In the town of El Burgo, Spain, a seven-meter effigy of Israeli Prime Minister Benjamin Netanyahu, packed with fourteen kilograms of fireworks, was detonated before cheering crowds during the traditional Easter “Burning of Judas” celebration. The explosion was spectacular. The diplomatic fallout may prove more so.
Israel condemned the event as “appalling anti-Semitic hatred” and accused Spain of “systemic incitement.” Spain’s ambassador was summoned for a formal reprimand. Israel subsequently removed Spain from the US-backed coordination center overseeing the Gaza ceasefire. Madrid, for its part, rejected the antisemitism accusation outright.
The question at the center of this confrontation is not new, but it has rarely been posed this starkly: is burning an effigy of a head of state the same as expressing hatred toward an entire ethnicity? And who possesses the authority to make that determination?
The Tradition
The Burning of Judas is an Easter tradition practiced across Spain and parts of Latin America for generations. Effigies are constructed of public figures, stuffed with explosives, and detonated in town squares. The targets have historically included politicians, celebrities, and controversial figures from across the political spectrum. Mayor Maria Dolores Narvaez of El Burgo noted that the tradition has featured other world leaders in previous years without generating diplomatic incidents.
This context matters. The tradition is not specifically about Israel, Judaism, or the Middle East. It is a folk practice in which communities select figures they view as deserving of symbolic censure, construct oversized representations of them, and blow them up in a festive atmosphere. That Netanyahu was chosen this year reflects the depth of public anger over the war in Gaza. It does not, on its own, establish that the anger is rooted in ethnic hatred rather than political objection.
The Accusation
Israel’s response treated the event as self-evidently antisemitic. The language was unequivocal: “appalling,” “systemic incitement.” The framing collapsed the distinction between criticism of a political leader and hostility toward the Jewish people, a conflation that has become increasingly central to Israel’s diplomatic strategy in response to international opposition to the Gaza campaign.

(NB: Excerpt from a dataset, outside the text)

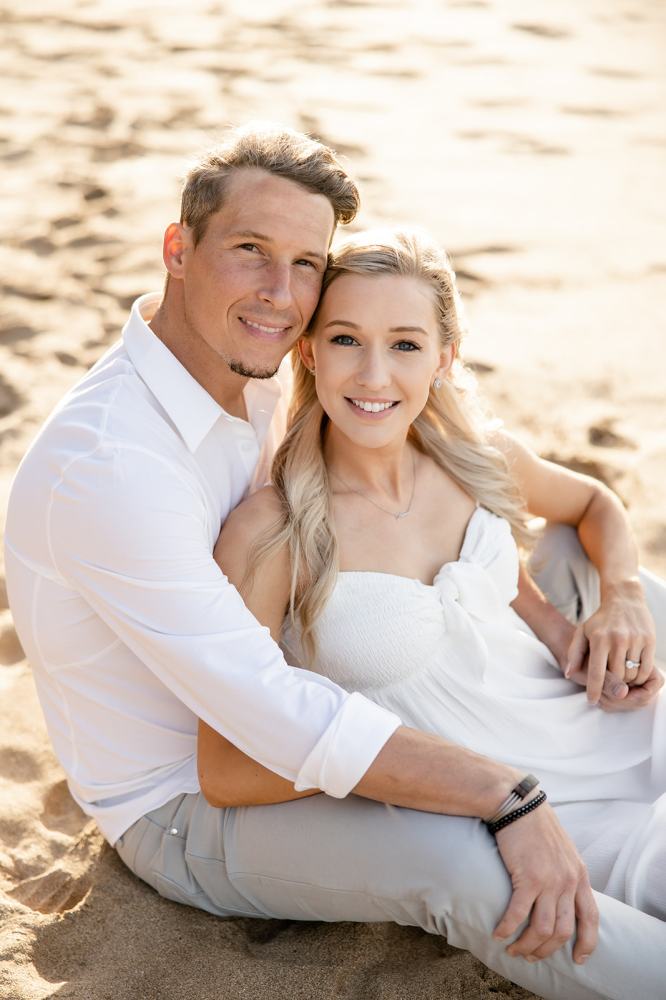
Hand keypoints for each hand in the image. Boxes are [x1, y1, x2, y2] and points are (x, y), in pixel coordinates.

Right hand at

This framing poses a genuine problem for political discourse. If burning an effigy of the Israeli prime minister is automatically antisemitic, then virtually any forceful public expression of opposition to Israeli government policy becomes susceptible to the same charge. The effect, whether intended or not, is to place Israeli political leadership beyond the reach of the forms of protest that are routinely directed at every other government on earth.
Would the burning of an effigy of Vladimir Putin be called anti-Russian hatred? Would the burning of an effigy of an American president be treated as an attack on all Americans? The question answers itself, and the asymmetry is worth examining honestly.
The Broader Rupture
The effigy incident did not occur in a vacuum. Spain had already permanently withdrawn its ambassador from Israel, a severe diplomatic step that signaled a fundamental break in relations. Israel’s decision to remove Spain from the Gaza ceasefire coordination center represents a further escalation, one that has practical consequences for the management of the conflict.
The trajectory is clear. Spain, under its current government, has positioned itself as one of the most vocal European critics of Israel’s military operations in Gaza. Israel has responded by treating Spain not merely as a critic but as a hostile actor engaged in incitement. The space for diplomatic nuance between these two positions has effectively collapsed.
The Question That Remains
At its core, this dispute is about a boundary that the international community has never satisfactorily defined: where does legitimate criticism of a state end and bigotry against a people begin? Israel insists there is no meaningful distinction when it comes to the kind of visceral, public hostility on display in El Burgo. Spain insists that folk traditions targeting political figures are exactly that, and that shielding any head of state from symbolic protest by invoking the suffering of an entire people is a form of political manipulation.
Both positions contain elements of sincerity. But the practical effect of Israel’s framing is that Netanyahu, a politician facing criminal charges in his own country, becomes more protected from international criticism than any other leader on earth. Whether that outcome serves the interests of combating genuine antisemitism, or whether it ultimately undermines that effort by stretching the definition past recognition, is a question that deserves more honest engagement than either side is currently willing to provide.